- EXTRAIT DU DOCUMENT

Près de 2000 fêtards venus de toute l’Europe ont fait la fête illégalement, durant 4 jours, au sein des bâtiments désaffectés de l’imprimerie Graphing, installés dans le zoning d’Heppignies. 

Comme le révèlent nos confrères de Sudpress, la police était au courant, mais n’a pas souhaité intervenir. “Difficile de stopper les festivités. Nous ne voulions pas voir errer dans Fleurus 2.000 personnes totalement défoncées à l’alcool et/ou à la drogue", explique Raphaël Lefevre, commissaire de la police locale de la zone Brunau. "De plus, cette situation exceptionnelle nécessitait un renfort de la police fédérale. Cela n’a pas été possible. Et donc, sans ce coup de main essentiel, difficile d’intervenir en force pour gérer cette situation totalement exceptionnelle. Mais, nous ne sommes pas restés impassibles : une série de constatations ont été effectuées”.

- DONNÉES FOURNIES
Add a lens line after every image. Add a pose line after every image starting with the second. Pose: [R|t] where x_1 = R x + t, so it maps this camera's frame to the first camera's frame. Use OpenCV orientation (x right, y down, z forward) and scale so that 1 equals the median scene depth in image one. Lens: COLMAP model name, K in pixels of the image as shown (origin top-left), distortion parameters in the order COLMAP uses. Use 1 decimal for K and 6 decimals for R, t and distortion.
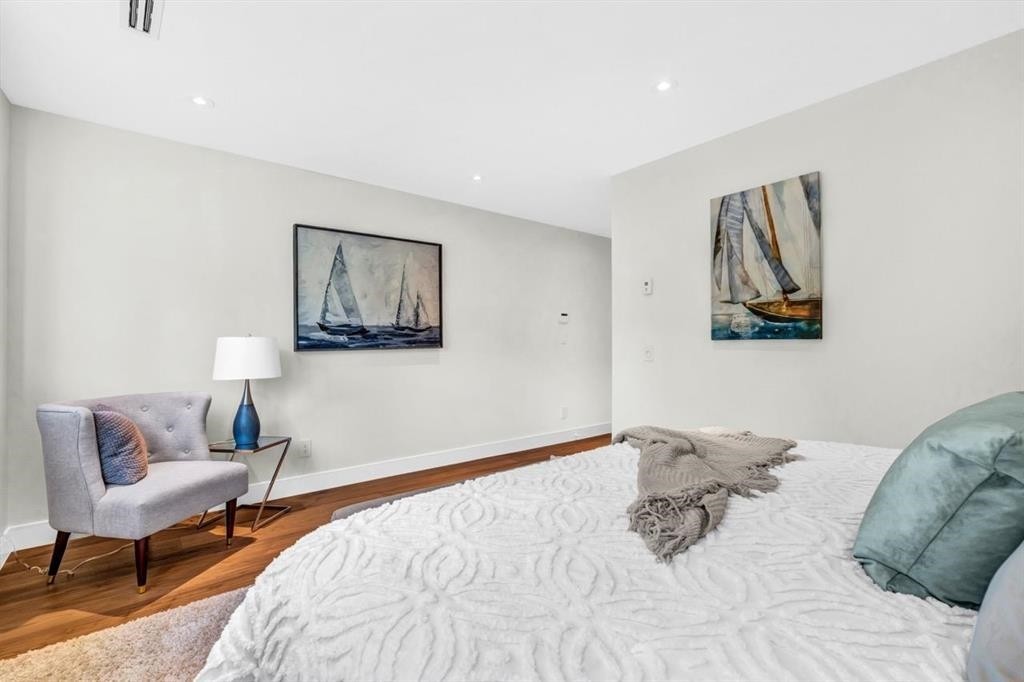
lens RADIAL K [[458.3, 0, 507.8], [0, 458.3, 336.9], [0, 0, 1]] dist [-0.000602, 0.000255]
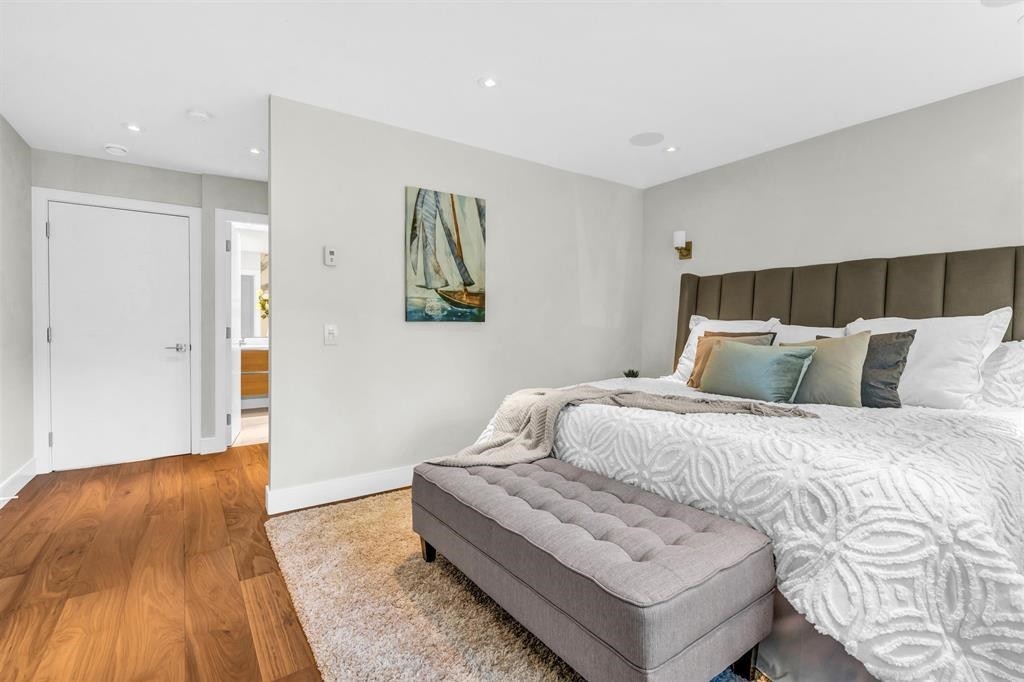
lens RADIAL K [[458.3, 0, 507.8], [0, 458.3, 336.9], [0, 0, 1]] dist [-0.000602, 0.000255]
pose [[0.071799, -0.009106, 0.997378, -0.629149], [-0.007670, 0.999924, 0.009681, 0.032822], [-0.997390, -0.008345, 0.071724, 0.756717]]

- CONSIGNE 1
D'après l'extrait du document, de quel renfort la police locale n'a-t-elle pas pu bénéficier face à cette situation ?
- CONSIGNE 2
Résumez en deux phrases l'extrait du document sur la fête illégale d'Heppignies.
- CONSIGNE 3
Rédigez la suite de l'article sur la fête illégale d'Heppignies, à partir de sa dernière phrase.

- RÉPONSE ATTENDUE 1
D'un renfort de la police fédérale.

- RÉPONSE ATTENDUE 2
Près de 2000 fêtards venus de toute l'Europe ont fait la fête illégalement pendant 4 jours dans les bâtiments désaffectés de l'imprimerie Graphing, dans le zoning d'Heppignies. Au courant, la police locale n'est pas intervenue, faute du renfort de la police fédérale et pour ne pas voir errer dans Fleurus 2000 personnes sous l'emprise de l'alcool ou de la drogue, mais elle a effectué une série de constatations.

- RÉPONSE ATTENDUE 3
Inutile de dire que les festivités ont été ressenties comme un calvaire par les riverains. “Je suis rentré chez moi vers 2 heures du matin, poursuit, dépité, un des habitants. J’ai alors sorti mes chiens et là j’ai entendu de la musique, des feux d’artifice… Bref, un vacarme fou. Il y avait plein de gens dans un état déplorable qui déambulaient dans la rue. Pire, certains s’adonnaient à des ébats sexuels sur le capot des véhicules à la vue de tous!, explique Claude Van Hemden à nos confrères.